Carr’s best season was 2016 when he threw for 3,937 yards, 28 touchdowns, and just six interceptions. Without his favorite receivers last year he completed a career-high 68.9% of his passes. However, he was widely derided for constantly throwing short passes compared to the bombs he was known for. Surprisingly, despite the criticism, he was able to throw a career-high 7.3 yards per attempt.
With the additions of right tackle Trent Brown and guard Richie Incognito along with a running game which found its rhythm late last season it appears the workload may be lightening for Carr. However, the story of his 2019 season will not be on the ground but rather in the air and his relationship with Brown will be scrutinized from the very first preseason game.
2. Los Angeles Chargers – Philip Rivers
Philip Rivers has been the Chargers franchise quarterback since 2006. Since then he has been to eight Pro Bowls and has led the Chargers to the playoffs six times. Last year he enjoyed the company of receivers Keenan Allen, Travis Benjamin, and Mike Williams. He also found tight end Antonio Gates and running back Melvin Gordon to be reliable too.
Last year, Rivers threw for 4,308 yards and 32 touchdowns while completing 68.3% of his passes. He tied a personal record of a 105.5 quarterback rating in a full season of play.
Over the course of his career, he has attempted 7,000 passes. Of those passes, he has completed 64.5% for 54,656 yards and 374 touchdowns. He is currently eighth in NFL history for yards thrown and sixth in touchdown passes.
While Rivers is aging, he is still playing some of his best football and has the Chargers playing as one of the top teams in the NFL. While he may not be the best quarterback in his division heading into 2019, if he has no major regression, he is still one of the top QBs in the NFL.
1. Kansas City Chiefs – Patrick Mahomes
Before the 2018 season, there were a lot of skeptics who doubted Patrick Mahomes. He proved the doubters wrong and was voted NFL MVP while throwing for over 5,000 yards and 50 touchdowns. He put up those numbers with a collection of great receivers such as Travis Kelce, Sammy Watkins and Tyreek Hill.

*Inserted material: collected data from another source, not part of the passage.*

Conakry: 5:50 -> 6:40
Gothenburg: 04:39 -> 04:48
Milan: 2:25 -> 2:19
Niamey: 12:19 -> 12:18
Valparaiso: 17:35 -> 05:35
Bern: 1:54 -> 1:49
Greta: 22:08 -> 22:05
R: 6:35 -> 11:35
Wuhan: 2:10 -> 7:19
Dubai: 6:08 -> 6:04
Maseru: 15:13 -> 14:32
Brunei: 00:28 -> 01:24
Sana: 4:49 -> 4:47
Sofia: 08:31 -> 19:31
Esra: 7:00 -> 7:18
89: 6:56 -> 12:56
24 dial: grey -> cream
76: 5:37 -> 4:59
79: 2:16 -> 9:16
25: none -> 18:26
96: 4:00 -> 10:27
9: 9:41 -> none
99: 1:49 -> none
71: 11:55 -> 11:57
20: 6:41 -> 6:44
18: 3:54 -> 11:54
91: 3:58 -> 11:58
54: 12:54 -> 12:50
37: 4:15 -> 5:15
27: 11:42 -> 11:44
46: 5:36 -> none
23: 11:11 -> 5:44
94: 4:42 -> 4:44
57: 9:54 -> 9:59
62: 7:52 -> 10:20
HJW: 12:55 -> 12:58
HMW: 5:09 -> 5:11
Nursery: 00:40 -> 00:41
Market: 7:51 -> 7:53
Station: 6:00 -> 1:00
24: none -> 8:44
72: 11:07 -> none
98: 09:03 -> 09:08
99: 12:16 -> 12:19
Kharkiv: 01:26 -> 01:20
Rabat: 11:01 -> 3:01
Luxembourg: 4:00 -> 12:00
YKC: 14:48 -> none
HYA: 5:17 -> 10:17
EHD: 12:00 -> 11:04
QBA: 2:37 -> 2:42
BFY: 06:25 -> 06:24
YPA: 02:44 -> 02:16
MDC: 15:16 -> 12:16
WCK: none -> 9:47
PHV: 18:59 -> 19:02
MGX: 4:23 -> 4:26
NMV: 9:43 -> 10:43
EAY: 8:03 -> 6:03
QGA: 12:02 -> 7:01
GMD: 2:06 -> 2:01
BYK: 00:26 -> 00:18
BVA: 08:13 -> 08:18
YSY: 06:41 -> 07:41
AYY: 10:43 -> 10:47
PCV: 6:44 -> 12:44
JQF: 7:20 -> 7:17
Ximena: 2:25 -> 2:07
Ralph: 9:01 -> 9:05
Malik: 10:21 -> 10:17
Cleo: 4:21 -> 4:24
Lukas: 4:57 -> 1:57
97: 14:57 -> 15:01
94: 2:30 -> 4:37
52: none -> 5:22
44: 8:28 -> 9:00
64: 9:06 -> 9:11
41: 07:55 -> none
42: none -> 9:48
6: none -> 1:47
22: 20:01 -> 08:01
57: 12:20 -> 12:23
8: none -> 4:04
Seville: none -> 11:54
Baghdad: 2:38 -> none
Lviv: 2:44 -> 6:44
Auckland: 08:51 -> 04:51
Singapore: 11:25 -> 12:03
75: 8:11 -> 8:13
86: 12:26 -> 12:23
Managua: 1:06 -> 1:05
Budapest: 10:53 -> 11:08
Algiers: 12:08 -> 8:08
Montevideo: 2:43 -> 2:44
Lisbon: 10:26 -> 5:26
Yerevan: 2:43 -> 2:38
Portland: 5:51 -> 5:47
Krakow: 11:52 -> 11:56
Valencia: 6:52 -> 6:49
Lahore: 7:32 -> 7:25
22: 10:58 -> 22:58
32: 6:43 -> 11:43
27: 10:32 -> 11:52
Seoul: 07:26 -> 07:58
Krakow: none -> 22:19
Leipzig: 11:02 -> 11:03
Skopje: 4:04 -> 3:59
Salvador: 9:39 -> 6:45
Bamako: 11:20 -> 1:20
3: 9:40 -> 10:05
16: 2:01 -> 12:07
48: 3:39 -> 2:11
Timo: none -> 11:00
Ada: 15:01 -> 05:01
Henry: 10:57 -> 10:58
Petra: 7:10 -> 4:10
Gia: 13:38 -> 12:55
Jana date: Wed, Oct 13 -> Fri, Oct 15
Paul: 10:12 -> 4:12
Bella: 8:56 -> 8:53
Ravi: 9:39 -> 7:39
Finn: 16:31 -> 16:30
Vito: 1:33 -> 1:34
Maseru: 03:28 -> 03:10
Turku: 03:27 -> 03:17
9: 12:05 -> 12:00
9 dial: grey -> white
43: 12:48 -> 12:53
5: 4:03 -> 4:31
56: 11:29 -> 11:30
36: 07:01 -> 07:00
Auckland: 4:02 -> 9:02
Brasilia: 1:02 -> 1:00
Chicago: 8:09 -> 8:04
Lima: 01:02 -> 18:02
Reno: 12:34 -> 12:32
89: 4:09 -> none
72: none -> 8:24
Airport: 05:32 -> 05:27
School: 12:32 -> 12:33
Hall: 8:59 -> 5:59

The Chiefs went through some changes last season by releasing running back Kareem Hunt after a disturbing domestic violence video emerged. Even though they reached the AFC Championship Game, they are still hurting from the loss of rare talent. They also may be without Hill for a spell in 2019 as he is dealing with domestic violence allegations as well.
The Chiefs bolstered their offense by signing running back Carlos Hyde who has recorded 5.6 yards per reception for his career. The 2019 season may end up being a regression year (really hard to go up from 2018!) for Mahomes but he showed enough poise in tough situations last year to cement his status as the AFC West’s best quarterback.
There is so much unknown about the 2019 season. Much has changed within the division to affect the quarterback play tremendously. What is known is that Mahomes was named league MVP for using the tools he was given and Rivers still has life left in his right arm.
The Raiders made many dramatic moves in the offseason to suggest a resurgence in 2019 but offseason predictions are rarely accurate for quarterback/receiver relationships. Brown had a lot of conflict with Ben Roethlisberger for a reason and there is no telling how his relationships will stand with coach Jon Gruden and Derek Carr when the Raiders are in the thick of the season.
The Broncos have been fruitlessly trying to find the franchise quarterback they crave since winning the Super Bowl in 2015. Flacco is on the wrong side of 30 and appears to be on the decline. That combined with the lack of receivers in Denver spells doom for his stay in the Mile High City. The future may be bright with 2nd-round pick Drew Lock waiting in the wings, but his time won’t likely come for at least one full season.
After one tremendous season, Mahomes is the new face of the NFL. While Rivers has been a mainstay and the model of consistency, the AFC West is led by the signal-caller in Kansas City.